In recent months, skiers have expressed their anger at Col Stevens as it has closed several of its ski slopes due to a lack of staff. More than 44,000 people have signed a petition asking Vail Resorts to be held responsible for inability to access ski areas, as well as a deterioration in the overall experience.
At the heart of the matter was the Vail Resorts Epic Pass, which was supposed to grant access to several Vail Resorts ski resorts in the United States and Canada. Petition commenters said they were unhappy to spend money on passes that ultimately did not provide sufficient access.
Companies like Vail Resorts use season passes, which provide access to multiple resorts they own, as a way to make money. It also gives a boost to their bottom line for shareholders, as many of these companies are publicly traded, said Heather Hansman, a Seattle-based ski writer and author of Powder daysa book focusing on the impact of the ski business on its culture.
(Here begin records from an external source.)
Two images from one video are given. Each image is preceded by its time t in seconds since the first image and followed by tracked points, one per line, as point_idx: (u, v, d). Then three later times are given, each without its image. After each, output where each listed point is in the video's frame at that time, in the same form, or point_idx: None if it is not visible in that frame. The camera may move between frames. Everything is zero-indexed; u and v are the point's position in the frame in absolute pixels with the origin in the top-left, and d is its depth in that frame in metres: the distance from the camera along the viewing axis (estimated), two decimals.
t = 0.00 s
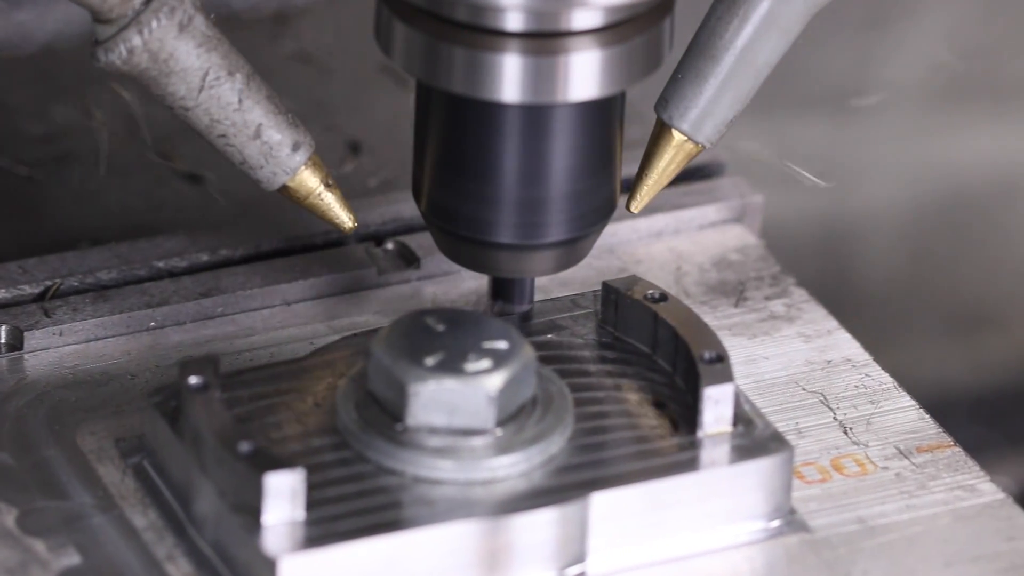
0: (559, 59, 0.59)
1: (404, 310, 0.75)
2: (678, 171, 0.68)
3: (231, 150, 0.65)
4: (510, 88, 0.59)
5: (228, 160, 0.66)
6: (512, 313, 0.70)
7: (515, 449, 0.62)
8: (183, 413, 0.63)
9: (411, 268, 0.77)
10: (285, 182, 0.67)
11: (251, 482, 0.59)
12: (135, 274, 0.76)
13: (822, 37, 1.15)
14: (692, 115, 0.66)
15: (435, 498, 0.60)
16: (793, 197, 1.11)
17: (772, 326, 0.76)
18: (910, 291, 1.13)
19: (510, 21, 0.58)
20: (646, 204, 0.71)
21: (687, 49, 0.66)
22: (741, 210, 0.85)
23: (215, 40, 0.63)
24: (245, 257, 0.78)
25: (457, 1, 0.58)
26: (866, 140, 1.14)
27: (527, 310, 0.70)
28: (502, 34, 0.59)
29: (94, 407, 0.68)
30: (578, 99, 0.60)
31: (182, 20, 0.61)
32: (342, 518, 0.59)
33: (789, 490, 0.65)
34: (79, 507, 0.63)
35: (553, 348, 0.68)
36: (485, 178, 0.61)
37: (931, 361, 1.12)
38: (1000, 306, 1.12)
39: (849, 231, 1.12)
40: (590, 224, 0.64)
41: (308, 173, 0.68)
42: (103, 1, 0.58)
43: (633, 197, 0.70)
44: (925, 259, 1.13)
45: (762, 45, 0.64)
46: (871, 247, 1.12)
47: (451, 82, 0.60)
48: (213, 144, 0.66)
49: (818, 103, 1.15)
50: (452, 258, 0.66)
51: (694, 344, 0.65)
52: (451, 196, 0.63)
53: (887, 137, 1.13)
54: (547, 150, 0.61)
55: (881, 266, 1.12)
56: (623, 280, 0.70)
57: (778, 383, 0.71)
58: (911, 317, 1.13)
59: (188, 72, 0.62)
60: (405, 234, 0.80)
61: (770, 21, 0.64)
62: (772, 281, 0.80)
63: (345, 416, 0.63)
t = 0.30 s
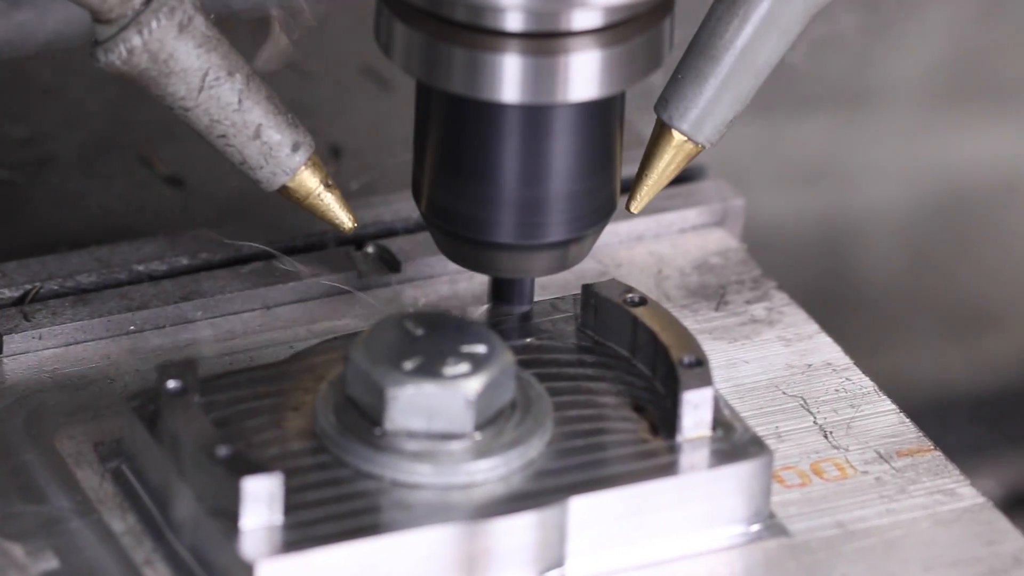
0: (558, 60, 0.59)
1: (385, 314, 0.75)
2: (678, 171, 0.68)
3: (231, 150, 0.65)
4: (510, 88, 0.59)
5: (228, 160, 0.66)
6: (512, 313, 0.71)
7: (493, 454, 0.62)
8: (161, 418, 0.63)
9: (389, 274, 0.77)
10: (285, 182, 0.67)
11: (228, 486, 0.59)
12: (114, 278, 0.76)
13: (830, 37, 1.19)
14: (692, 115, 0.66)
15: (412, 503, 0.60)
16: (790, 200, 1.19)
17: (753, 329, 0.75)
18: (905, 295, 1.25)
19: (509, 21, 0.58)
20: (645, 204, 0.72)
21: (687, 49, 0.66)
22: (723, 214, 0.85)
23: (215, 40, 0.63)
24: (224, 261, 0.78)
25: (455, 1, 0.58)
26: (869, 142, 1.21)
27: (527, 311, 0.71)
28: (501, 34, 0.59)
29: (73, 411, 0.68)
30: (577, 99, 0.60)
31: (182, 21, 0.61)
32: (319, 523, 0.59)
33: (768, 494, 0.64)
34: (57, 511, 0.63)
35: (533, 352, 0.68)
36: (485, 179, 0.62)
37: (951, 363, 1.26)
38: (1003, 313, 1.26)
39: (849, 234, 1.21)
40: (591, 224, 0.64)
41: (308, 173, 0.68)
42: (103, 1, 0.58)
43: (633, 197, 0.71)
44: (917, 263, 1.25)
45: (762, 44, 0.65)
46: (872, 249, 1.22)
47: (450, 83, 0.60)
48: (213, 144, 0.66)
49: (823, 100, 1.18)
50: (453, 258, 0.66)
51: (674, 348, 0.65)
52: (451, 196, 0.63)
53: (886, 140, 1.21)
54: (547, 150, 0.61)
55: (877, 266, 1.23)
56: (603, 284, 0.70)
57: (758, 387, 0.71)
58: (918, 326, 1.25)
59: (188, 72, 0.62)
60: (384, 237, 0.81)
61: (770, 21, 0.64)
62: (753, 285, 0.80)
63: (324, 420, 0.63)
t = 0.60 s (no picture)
0: (559, 60, 0.59)
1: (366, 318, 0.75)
2: (679, 171, 0.68)
3: (231, 150, 0.65)
4: (510, 88, 0.59)
5: (228, 160, 0.66)
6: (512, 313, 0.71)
7: (472, 458, 0.62)
8: (139, 422, 0.63)
9: (371, 278, 0.78)
10: (285, 183, 0.67)
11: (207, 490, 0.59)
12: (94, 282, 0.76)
13: (821, 36, 1.21)
14: (692, 115, 0.66)
15: (391, 507, 0.60)
16: (790, 199, 1.24)
17: (734, 333, 0.75)
18: (906, 295, 1.31)
19: (511, 21, 0.58)
20: (647, 204, 0.71)
21: (687, 49, 0.66)
22: (704, 217, 0.85)
23: (215, 40, 0.63)
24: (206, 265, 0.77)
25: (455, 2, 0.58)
26: (868, 143, 1.25)
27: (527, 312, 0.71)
28: (502, 34, 0.59)
29: (52, 416, 0.67)
30: (578, 99, 0.60)
31: (182, 21, 0.61)
32: (298, 527, 0.59)
33: (748, 498, 0.64)
34: (34, 515, 0.63)
35: (512, 356, 0.68)
36: (486, 178, 0.62)
37: (947, 363, 1.33)
38: (996, 313, 1.34)
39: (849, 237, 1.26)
40: (592, 224, 0.65)
41: (308, 173, 0.68)
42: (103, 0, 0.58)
43: (632, 198, 0.71)
44: (918, 265, 1.30)
45: (764, 45, 0.65)
46: (869, 251, 1.27)
47: (450, 83, 0.60)
48: (213, 143, 0.66)
49: (818, 103, 1.23)
50: (453, 258, 0.66)
51: (654, 353, 0.65)
52: (451, 196, 0.63)
53: (885, 142, 1.26)
54: (547, 150, 0.62)
55: (878, 267, 1.29)
56: (583, 287, 0.70)
57: (738, 392, 0.71)
58: (916, 324, 1.32)
59: (188, 72, 0.62)
60: (368, 241, 0.81)
61: (770, 22, 0.64)
62: (734, 288, 0.80)
63: (302, 424, 0.63)
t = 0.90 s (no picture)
0: (559, 60, 0.59)
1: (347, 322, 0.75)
2: (679, 171, 0.68)
3: (231, 150, 0.65)
4: (510, 88, 0.59)
5: (228, 160, 0.66)
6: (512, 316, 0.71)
7: (451, 462, 0.61)
8: (119, 426, 0.63)
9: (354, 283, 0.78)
10: (285, 183, 0.67)
11: (186, 494, 0.59)
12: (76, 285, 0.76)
13: (818, 39, 1.24)
14: (692, 115, 0.66)
15: (369, 511, 0.60)
16: (789, 200, 1.25)
17: (716, 337, 0.75)
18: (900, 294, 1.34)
19: (510, 21, 0.58)
20: (645, 204, 0.72)
21: (687, 49, 0.66)
22: (685, 220, 0.85)
23: (215, 40, 0.63)
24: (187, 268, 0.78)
25: (455, 2, 0.58)
26: (868, 143, 1.27)
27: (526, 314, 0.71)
28: (502, 34, 0.59)
29: (31, 420, 0.67)
30: (577, 99, 0.60)
31: (183, 21, 0.61)
32: (277, 530, 0.59)
33: (728, 502, 0.64)
34: (12, 520, 0.63)
35: (492, 360, 0.68)
36: (487, 179, 0.62)
37: (944, 362, 1.37)
38: (997, 311, 1.37)
39: (848, 233, 1.28)
40: (593, 224, 0.65)
41: (308, 173, 0.68)
42: (103, 1, 0.58)
43: (633, 197, 0.71)
44: (913, 263, 1.33)
45: (764, 45, 0.65)
46: (865, 249, 1.30)
47: (450, 83, 0.60)
48: (212, 144, 0.66)
49: (819, 103, 1.24)
50: (452, 259, 0.66)
51: (634, 357, 0.65)
52: (451, 196, 0.63)
53: (884, 144, 1.28)
54: (547, 150, 0.62)
55: (876, 267, 1.32)
56: (563, 291, 0.70)
57: (719, 395, 0.71)
58: (916, 328, 1.35)
59: (188, 72, 0.62)
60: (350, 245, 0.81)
61: (770, 21, 0.64)
62: (715, 292, 0.80)
63: (281, 428, 0.63)
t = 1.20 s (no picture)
0: (558, 59, 0.60)
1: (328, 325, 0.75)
2: (678, 171, 0.69)
3: (231, 150, 0.65)
4: (511, 88, 0.60)
5: (228, 160, 0.66)
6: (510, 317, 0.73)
7: (430, 466, 0.61)
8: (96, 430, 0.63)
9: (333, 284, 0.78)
10: (285, 182, 0.68)
11: (164, 498, 0.58)
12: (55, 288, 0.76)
13: (818, 43, 1.33)
14: (692, 115, 0.67)
15: (348, 515, 0.60)
16: (793, 200, 1.33)
17: (696, 340, 0.76)
18: (896, 297, 1.41)
19: (509, 21, 0.59)
20: (646, 205, 0.72)
21: (687, 49, 0.66)
22: (666, 224, 0.85)
23: (215, 40, 0.63)
24: (166, 272, 0.78)
25: (456, 2, 0.58)
26: (869, 143, 1.36)
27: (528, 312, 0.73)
28: (502, 34, 0.59)
29: (10, 424, 0.67)
30: (578, 99, 0.61)
31: (183, 20, 0.61)
32: (254, 535, 0.59)
33: (707, 506, 0.64)
34: None
35: (473, 364, 0.68)
36: (487, 179, 0.63)
37: (943, 363, 1.43)
38: (996, 312, 1.43)
39: (850, 233, 1.36)
40: (592, 224, 0.66)
41: (308, 173, 0.68)
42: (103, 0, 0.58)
43: (633, 196, 0.72)
44: (911, 268, 1.40)
45: (763, 45, 0.65)
46: (867, 248, 1.36)
47: (451, 85, 0.61)
48: (212, 143, 0.66)
49: (820, 105, 1.33)
50: (452, 258, 0.68)
51: (613, 360, 0.65)
52: (451, 197, 0.64)
53: (877, 146, 1.36)
54: (547, 151, 0.63)
55: (876, 267, 1.38)
56: (544, 295, 0.70)
57: (699, 400, 0.71)
58: (917, 326, 1.41)
59: (188, 72, 0.62)
60: (327, 247, 0.81)
61: (770, 22, 0.65)
62: (696, 296, 0.80)
63: (260, 432, 0.63)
“[Stevens Pass] sold more passes than they had capacity,” she said.
In a bid to address the issue, Stevens Pass appointed Tom Fortune as interim chief executive last month. Fortune grew up skiing at Stevens Pass and started her career there.
Since arriving, Fortune has written many blog posts and Facebook posts to notify customers about several issues, including capacity. The ski area also offers season pass holders the opportunity to get a discount on next season’s pass for the Stevens Pass only or a credit that can be used on the restaurant, ski school or areas. station retail if they purchased or renewed an Epic Pass.
Fortune said he feels staff have made progress in opening more parts of the resort. He said Stevens Pass was able to break more ground by streamlining the hiring process and reaching out to former employees.
Frequent communication is crucial to regaining consumer trust, he said. Feedback has been crucial as they work to increase the availability of its ski area.
Although Stevens Pass’s woes have been the best known, it’s not the only ski area facing capacity issues, said Hansman, the Powder days author.
“Everyone is trying to figure it out,” she said.
At White Pass, that meant selling fewer season passes and day lift tickets. McCarthy said it was essential not to let the lure of additional profits come at the expense of customer experience.
Capacity issues can harm the entire industry, not just a particular ski area or ski resort, he said. A bad experience might discourage people from coming back.
Or it could lead to overcrowding in other ski areas by taking customers turned down elsewhere.
“It’s the worst thing you can do: invite someone over and send them home because ‘Oh, we invited too many people,'” he said.